Current Information:

Age-21

1, St Elmo Mansions, Gondar Gardens, West Hampstead

Twelve Tree Copse Cemetery, Helles, Gallipoli

Gallipoli 1915

On 25 April, British, Australian and New Zealand forces landed on the Gallipoli peninsula. The plan was that these forces would soon defeat a demoralised Turkish army, knock Turkey out of the war, open up the Mediterranean to the Russian navy and threaten Austro-Hungary from the south. None of these things were achieved despite nine months of hard fighting in terrible conditions. It was an heroic failure.

By July, 1915, and after much fierce fighting, stalemate had set in at Gallipoli both at Cape Helles where the British and French had landed and at Anzac Cove where the Australian and New Zealand Corps were unable to break out of their beach head. Fresh troops were needed and they were on their way in the shape of four divisions from Britain and things were put on hold until they arrived.

The plan for August was for a landing at Suvla Bay to the north of Anzac Cove whilst at the same time, the ANZAC Corps, reinforced by some of the new British troops would effect a breakout from Anzac Cove and establish a line across the peninsula. Whilst this was going on the troops in the south at Helles would stage a number of diversionary attacks. But it all went horribly wrong and much of the reason for this can be explained by inadequate planning and leadership. Nobody seemed to know what they were supposed to be doing and Lieutenant-General Stopford, in charge of the Suvla landings was particularly out of his depth. The landings at Suvla failed to link up with the forces at Anzac and the breakout from there did not happen despite valiant efforts by all concerned. The loss of life on all fronts was again enormous. L.A. Carlyon’s excellent  book “Gallipoli” gives a superb yet chilling account of the events.

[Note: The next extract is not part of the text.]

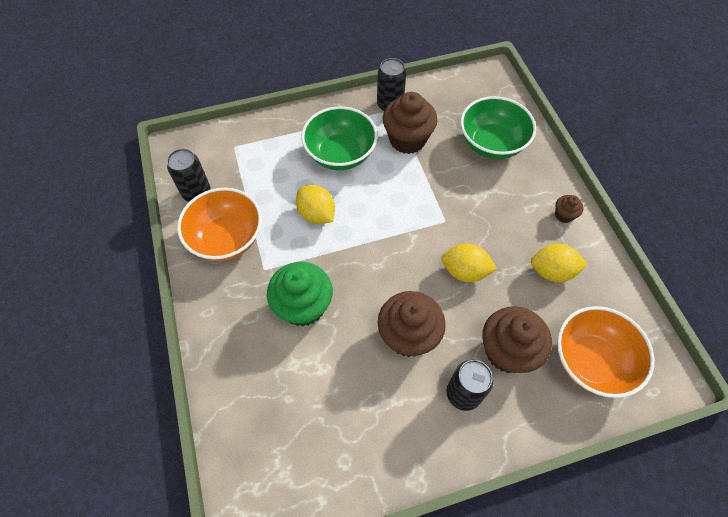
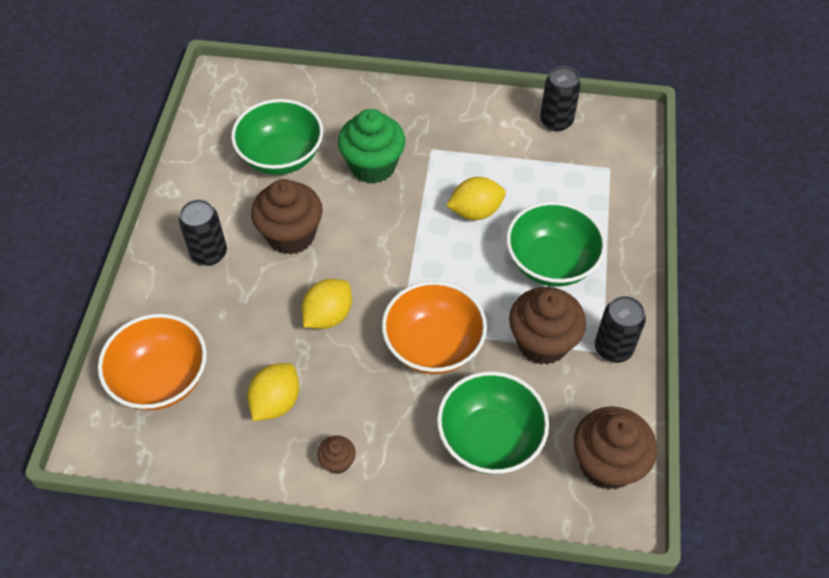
camera: 115 degrees right, 5 degrees down
(227, 238) = (484, 131): orange bowl -> orange bowl (433, 345)
(327, 391) = (281, 156): none -> green bowl
(507, 351) = (222, 309): brown cupcake -> brown cupcake (607, 464)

The diversionary attack at Helles on 6th August, 1915 was made by the 4th Worcestershire, 2nd Hampshire and 1st Essex  battalions, all of 88 Brigade, 29th Division. Things did not go well from the start. When the British bombardment began in the afternoon the enemy immediately replied with their own artillery barrage which targeted the crowded British jump off trenches, killing and wounding many of those waiting to attack. At 3.50pm the troops went over the top only to find that their own barrage had been wholly inadequate and that the Turkish defences were still very much intact. Within a few minutes after zero hour, 88 Brigade had been shattered with two thirds of the attacking force becoming casualties and the few gains made were soon relinquished.

1st Essex attacked on the left of the line and although they took the enemy front line without great loss they were then hit by very heavy shrapnel fire and driven back by a Turkish counter attack. W Company clung on to an advanced position all night, exposed on three sides to enemy fire and at dawn was relieved by two platoons of 1st Royal Dublin Fusiliers. On 7th August 1st Essex moved back to Gully Beach after having suffered over four hundred casualties, one of whom was Francis Francis.